Dalang Anak, Penerus Masa Depan Wayang

Aldi Priambodo memang masih berusia 13 tahun. Tapi, saat ajang Festival Dalang Andak se-DIY yang digelar oleh Dinas Kebudayaan Provinsi DIY bekerja sama dengan Pepadi DIY di Pendapa Ndalem Yudhaningratan, ia terlihat penuh percaya diri. Aldi adalah salahs atu dalang anak yang unjuk kepiawaian pada festival dalang yang diikuti anak-anak usia 8 – 15 tahun.

Nomor undian pertama yang berada dalam genggamannya, tak membuat Aldi menjadi grogi. Sudah lama ia mempersiapkan diri. Kelir yang terbentang seperti siap menjadi saksi perjalanannya menjadi seorang dalang. Pun deretan wayang tersusun rapi di atas gedebog.

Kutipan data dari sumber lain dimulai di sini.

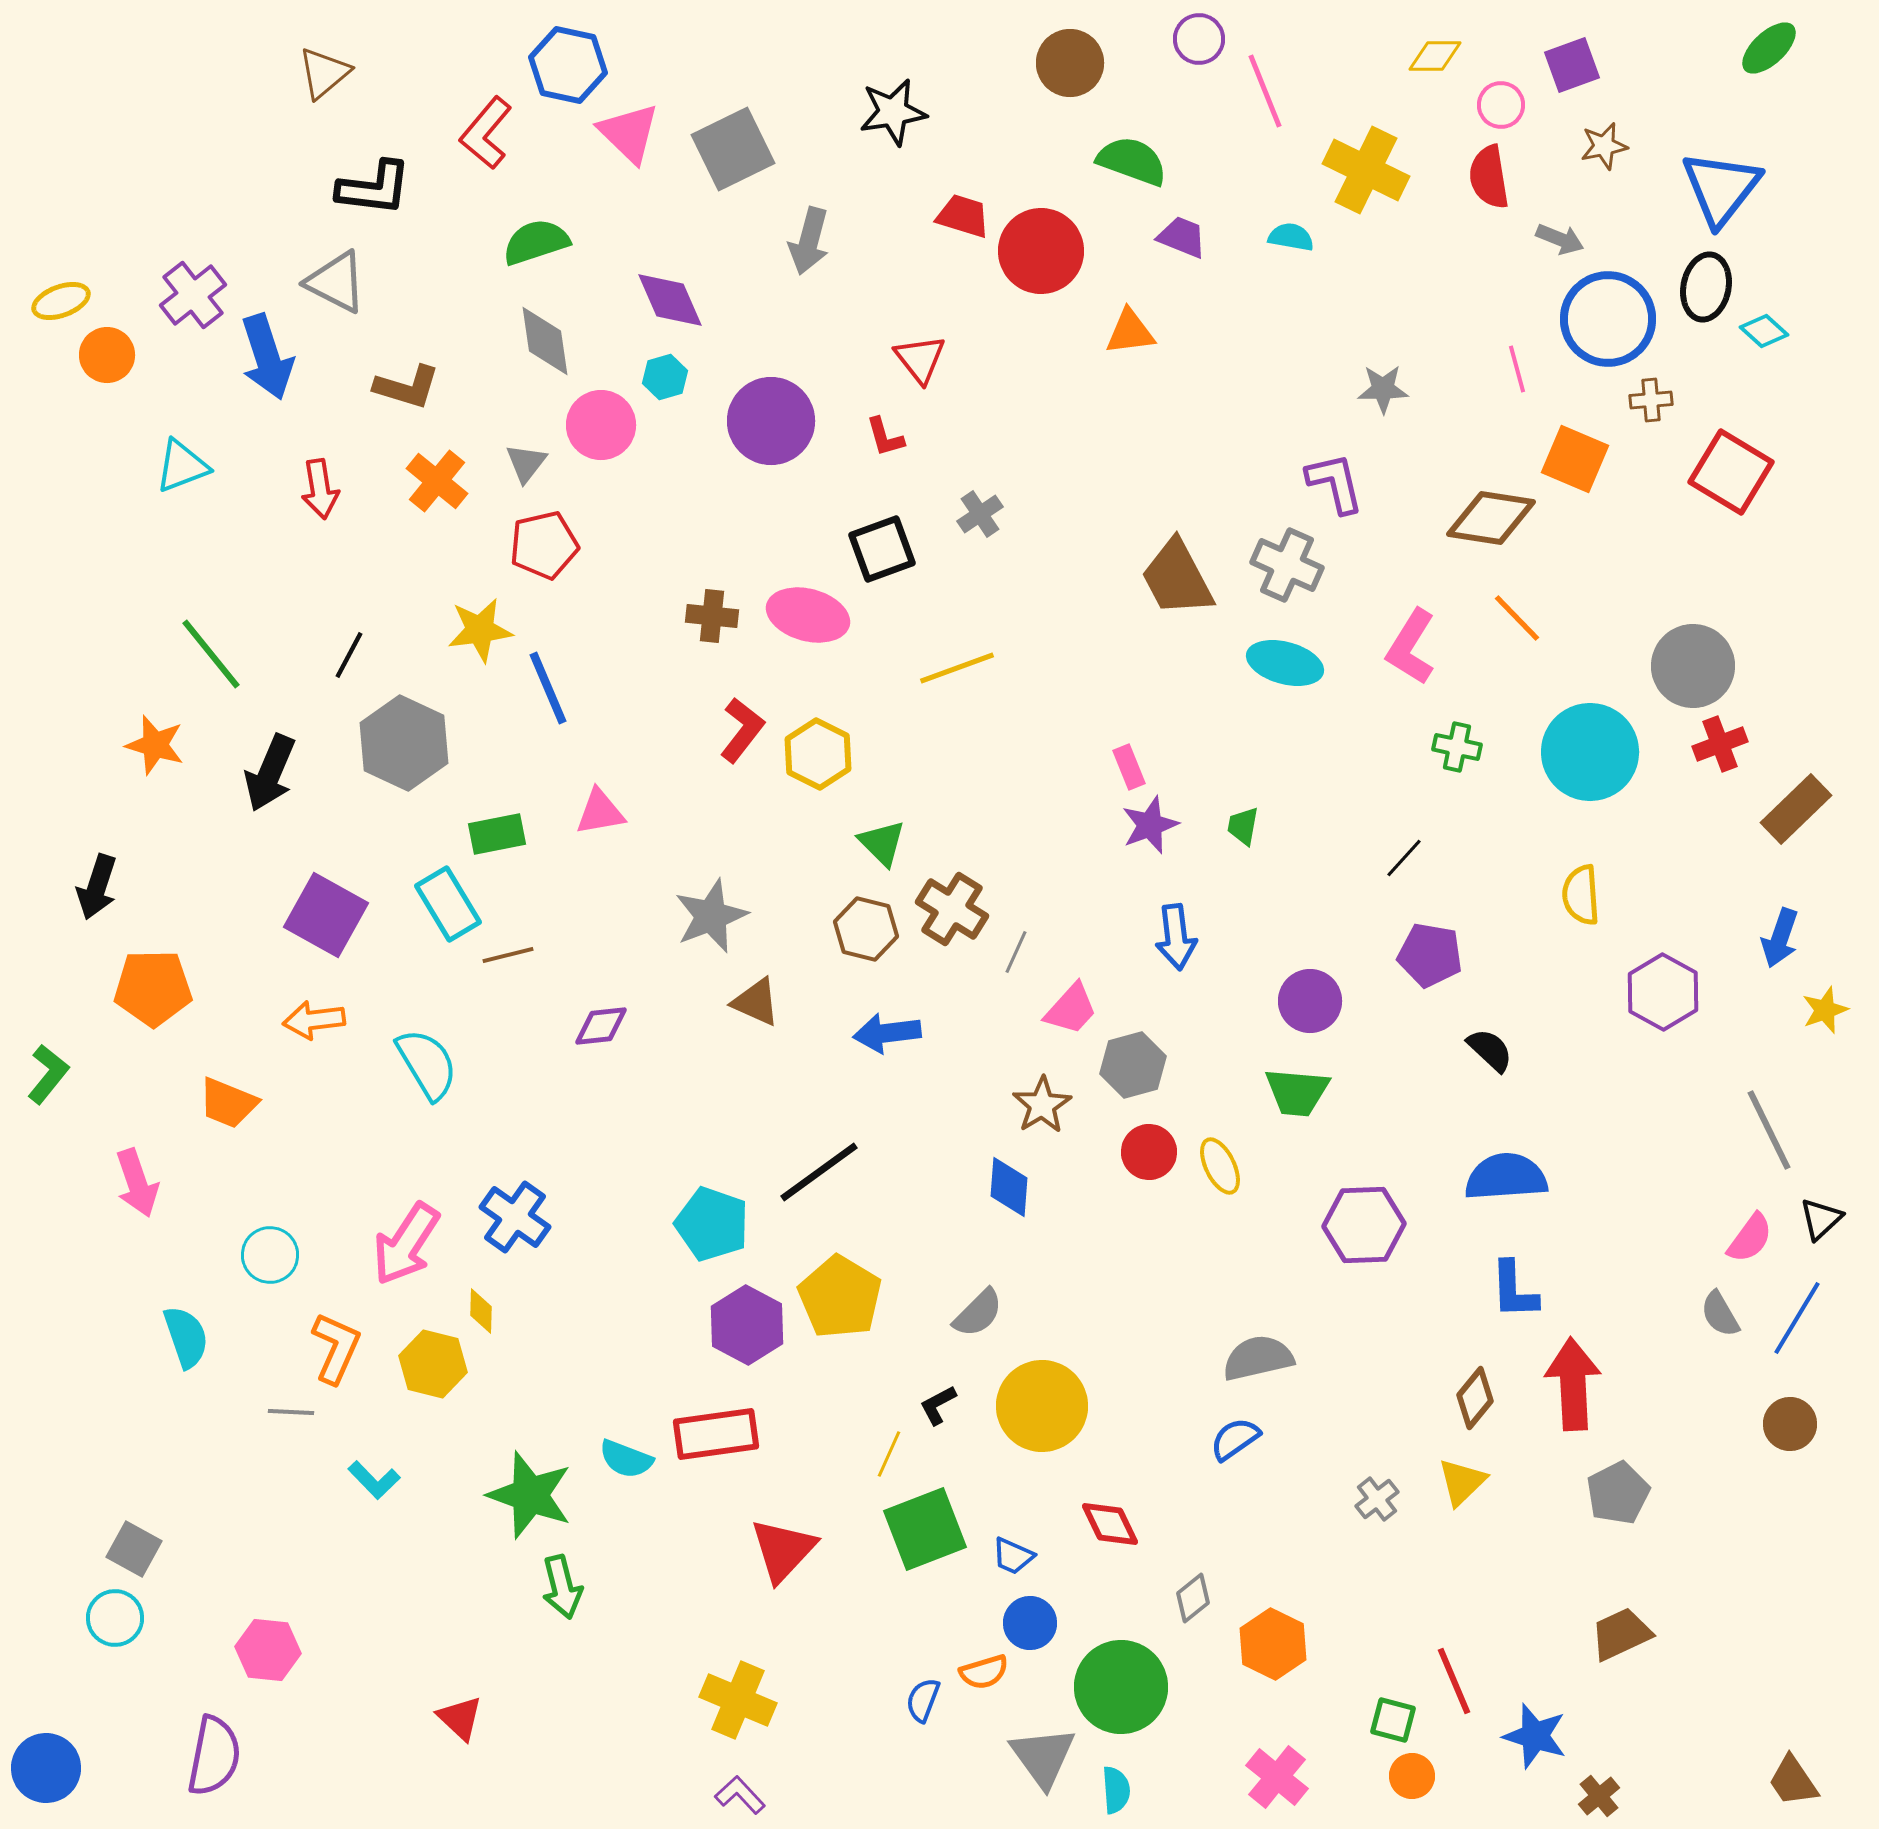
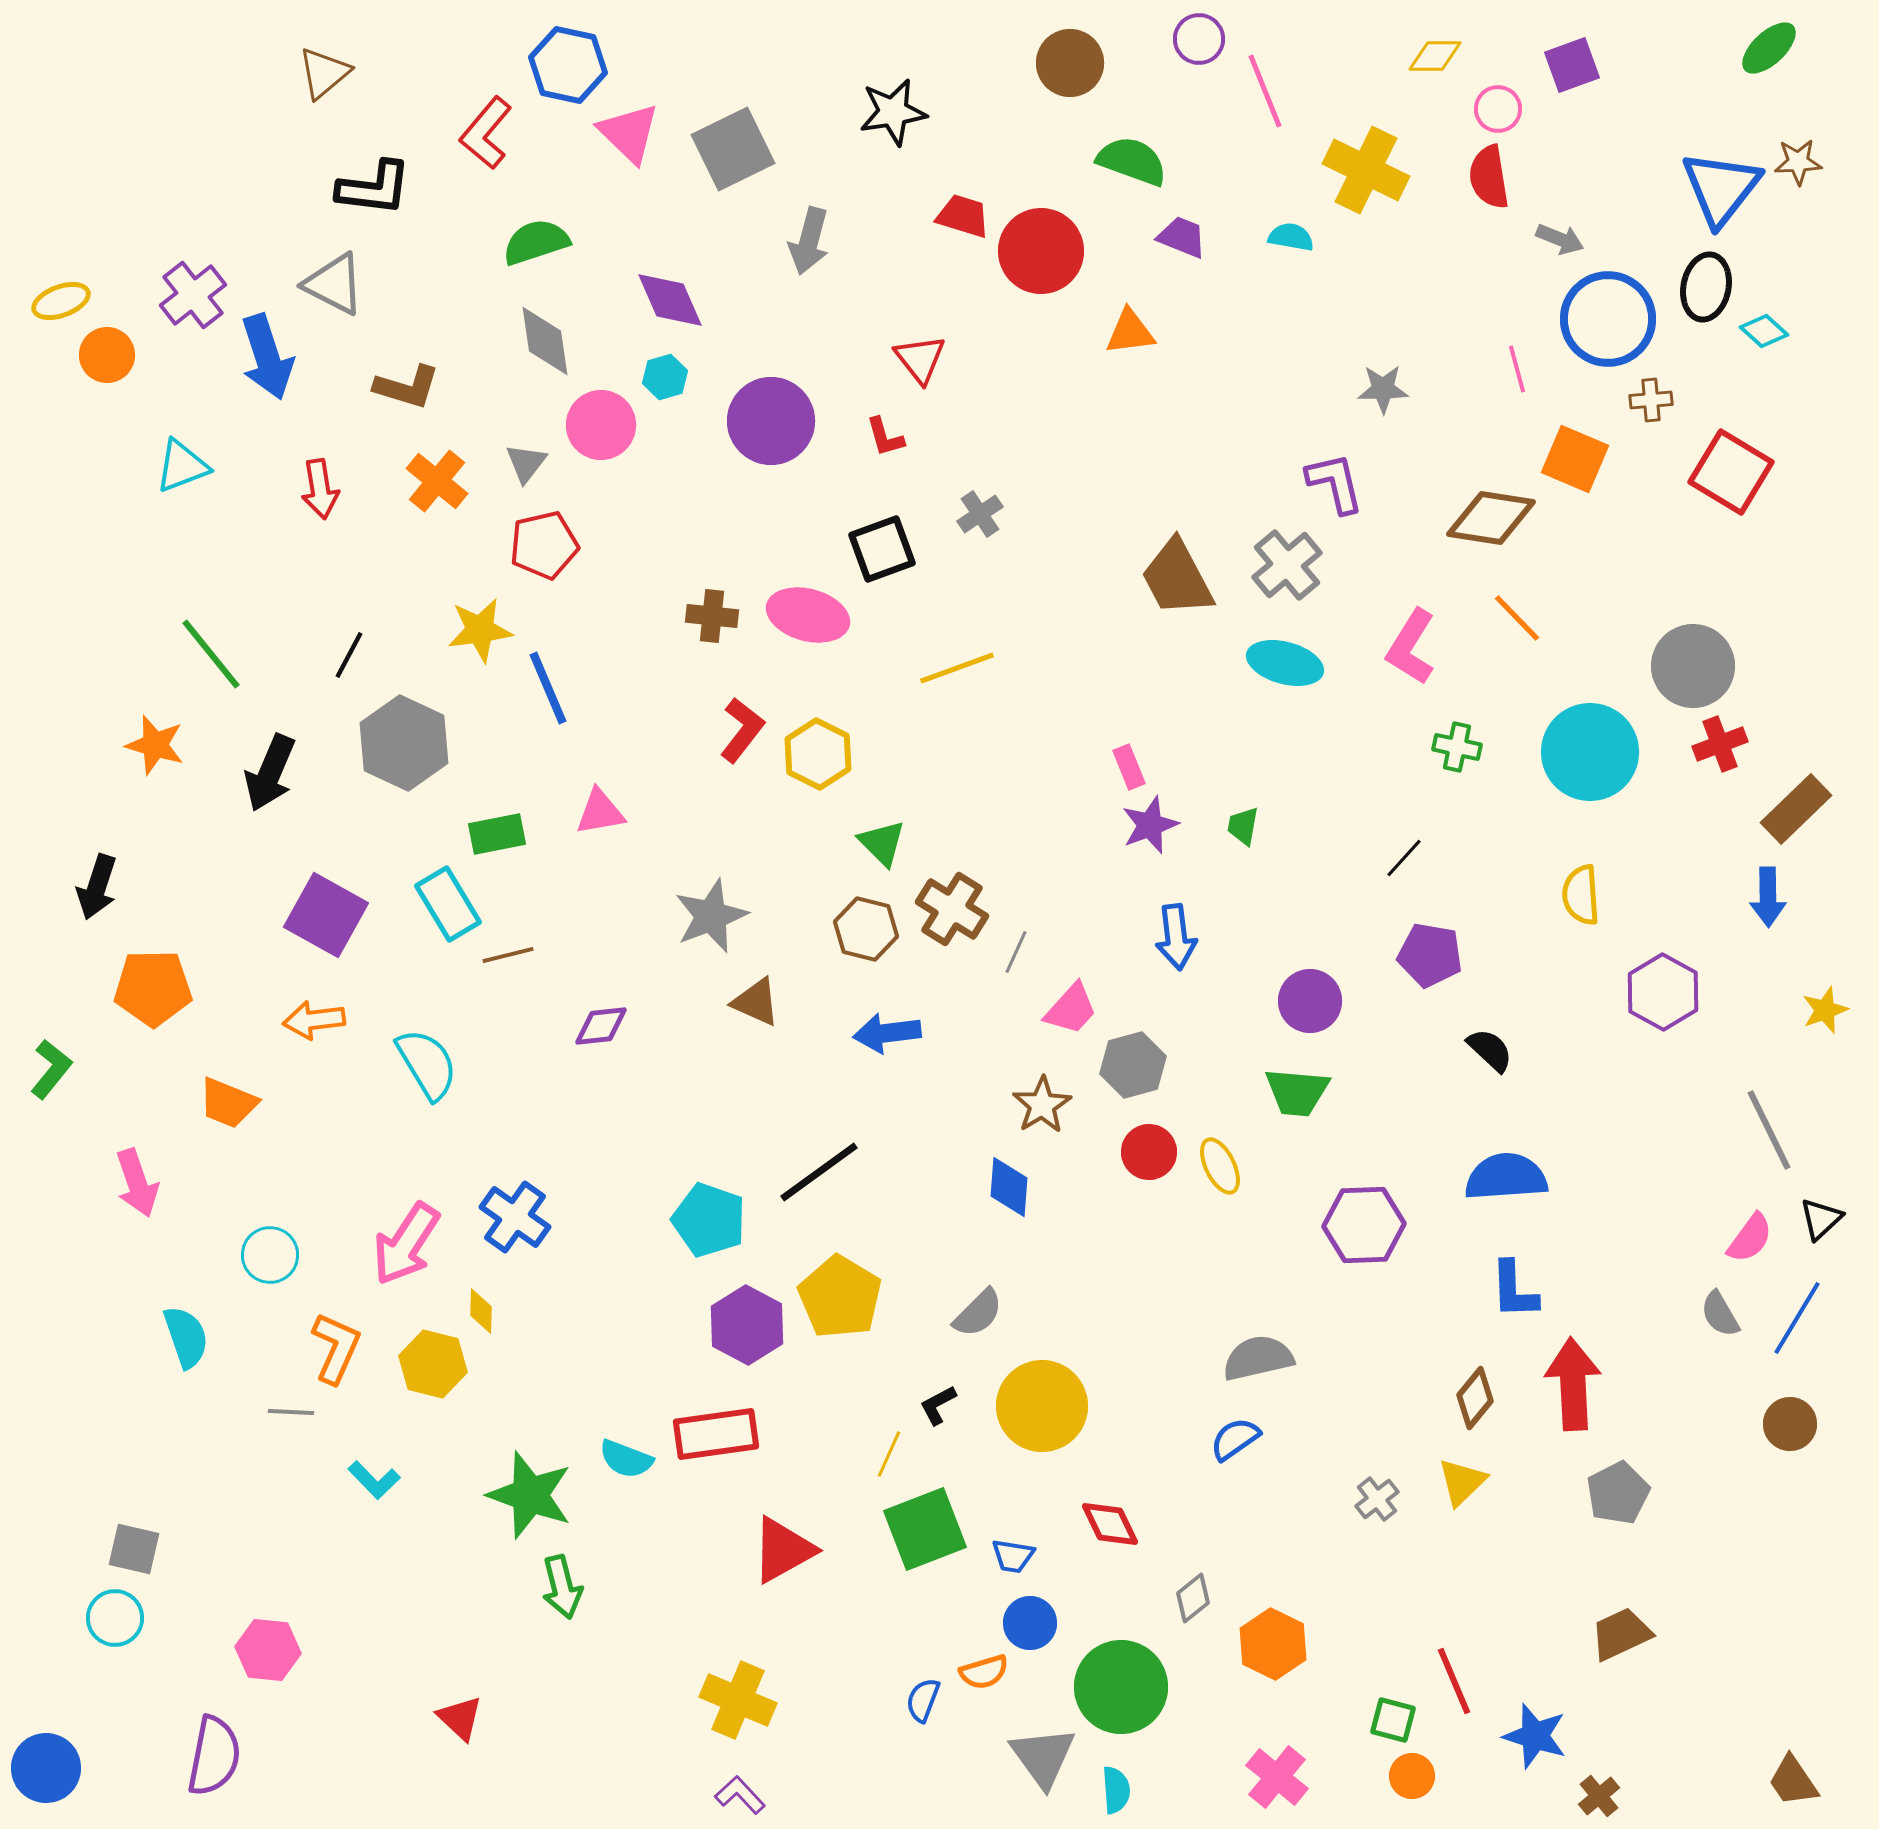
pink circle at (1501, 105): moved 3 px left, 4 px down
brown star at (1604, 146): moved 194 px right, 16 px down; rotated 9 degrees clockwise
gray triangle at (336, 282): moved 2 px left, 2 px down
gray cross at (1287, 565): rotated 26 degrees clockwise
blue arrow at (1780, 938): moved 12 px left, 41 px up; rotated 20 degrees counterclockwise
green L-shape at (48, 1074): moved 3 px right, 5 px up
cyan pentagon at (712, 1224): moved 3 px left, 4 px up
gray square at (134, 1549): rotated 16 degrees counterclockwise
red triangle at (783, 1550): rotated 18 degrees clockwise
blue trapezoid at (1013, 1556): rotated 15 degrees counterclockwise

Ia semakin bersemangat ketika dua sinden cantik mulai mengalunkan sebuah tembang. Apalagi ketika para pengrawit mulai turut meramaikan suasana dengan suara gamelan. Dengan durasi pertunjukan 40 menit, Aldi memilih lakon Jabang Tutuko dalam gaya pakeliran Yogyakarta. Lakon ini berkisah tentang kelahiran Gatot Kaca. Cempala sudah berada di kakinya dan ia siap memukulkannya ke kotak wayang yang berada tak jauh dari sisinya. Goro-goro penghangat suasana, tak lupa disisipkannya. Pun, sabetan ala Aldi sudah dipersiapkannya dengan matang. Ia ingin penonton tak jenuh dalam menyimak penampilannya.

“Wayang bisa melakonkan budi pekerti seseorang. Yangbaik bia kita contoh. Yang buruk, dapat kita tinggalkan,” kata ALdi usai pementasan.

Aldi memang tak membuat penampilannya sebagai sebuah beban. Ia terkesan seperti membiarkan apa yang ingin dikerjakan. Ia begitu menikmati penampilannya.

“Menjadi dalang, awalnya memang hanya hobi. Tetapi, semakin hari saya malah menjadi enjoy dengan dunia pedalangan. Hingga akhirnya, saya mulai memiliki jam terbang” tambah siswa kelas 7 SMPN 8 Yogyakarta ini.

Menurut sang ibu, Retno Indriani, darah seni tak mengalir langsung darinya maupun sang Ayah. Darah seni itu mengalir dari eyang buyut Aldi, yang dahulu merupakan pelaku wayang Sejak duduk di bangku kelas 4 SD, Aldi memang gemar mendongeng dan bermain wayang kardus. Ia akhirnya masuk ke kelas dalang.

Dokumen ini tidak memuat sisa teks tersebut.